I am not interested in making you feel bad for playing the lottery. You need to take a look at yourself and decide whether or not it is doing real harm. I can’t do that for the average person, and for the few specific people for whom I could venture a guess, it would hardly be helpful. Somewhere, they know the damage they are doing to themselves. I don’t have to scream it at them. No, I want to offer a better alternative.

Finding Value

There is a particular story of Jesus that I think applies here. One time, He was approached by a young man who asked Him what it took to get eternal life. Jesus told him to keep the commandments. Now, the thing is, that isn’t possible. We all act selfishly in one way or another, which the commandments tell us to stop doing. But the young man either wasn’t aware of this, or more likely, didn’t want to admit it. He claimed he kept all the commandments, but he still wasn’t sure he would live forever. He wanted to know what he lacked.

We are told that Jesus, looking at the young man, loved him. Maybe I am off base, but my guess is that Jesus’ love came out of pity (makes sense, since that is how His love comes to any of us). He did lack something, and he wanted to know what, but he couldn’t answer for himself. He was in the dark, so Jesus offered him light. He gave the young man a way to find out the truth about himself, and about eternal life.
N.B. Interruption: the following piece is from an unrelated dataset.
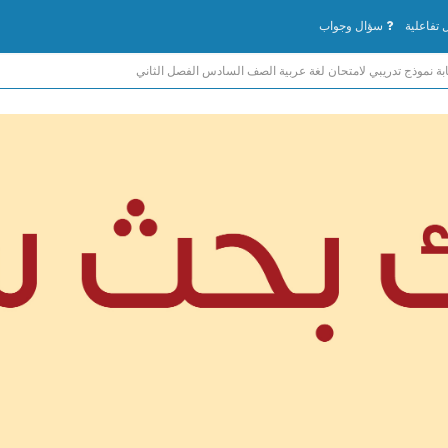
تفاعلية
سؤال وجواب
بة نموذج تدريبي لامتحان لغة عربية الصف السادس الفصل الثاني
Jesus told him to “sell all that you have and give to the poor, and you will have treasure in heaven; and come, follow me” (Mark 10:21). If he could abandon everything he had for Jesus, Jesus would give him everything.

But he couldn’t. The story continues that the young man walked away sorrowful. You see, he was rich. He wanted eternal life, but not more than he wanted his things. The things he relied on in this life were too valuable for him to give up so he could find happiness in the next. That is why Jesus said to those still with him after the young man left, “It is easier for a camel to go through the eye of a needle than for a rich person to enter the kingdom of God” (Mark 10:25).

You, Money, and God

Well, so what does that have to do with the Powerball? The people who buy lottery tickets aren’t rich, right? Maybe, but maybe not. When it comes to their actual possessions, yes, they are most often poor. At least, they are not wealthy. But in their imaginations, they see themselves being so, and it drives them. They want money more than anything, so it is controlling everything they do. And so just like the rich young man, it is standing between them and God.

Now the point of all this is not that money is bad. We need it. But if we dream about it and dwell on it until it matters more than anything else, it can be very dangerous. A fascination with the lottery, as though it can solve all your problems, can only lead to heartbreak. Because only God can fulfill you the way most Americans seem to think money will.

Take Inventory

This isn’t about trying to judge you, then. I am just asking you to take your own inventory. Keep it between yourself and God, if you like. But think about these things. Why do you want to win the lottery? What do you think it will make you? What happens if you lose? What happens if you win, and it doesn’t live up to your expectations? Where does God fit into all of this for you? Do you think you don’t need Him? Do you think it is worth holding on to anything more than Him?

The lottery is a study in contrasts. It seems like the stuff dreams are made of; it often results in a nightmare. It can be harmless fun; it can also be a dreadful addiction. It hurts the people who fund it; but they choose to hurt themselves. And win or lose, it can create a barrier between us and the Lord who alone can fulfill us.

I am not going to tell you to stop playing the lottery. I will simply ask you to think about what it really means. You have to count the cost. What matters most to you? If the answer is money, then you will be paying a terrible price in the end. You will be walking away from Jesus. Please don’t do that. The fleeting wealth of this world won’t save your soul. To rely on it is to worship it. And to worship it is to lose everything. Don’t miss the kingdom of God for a couple bucks.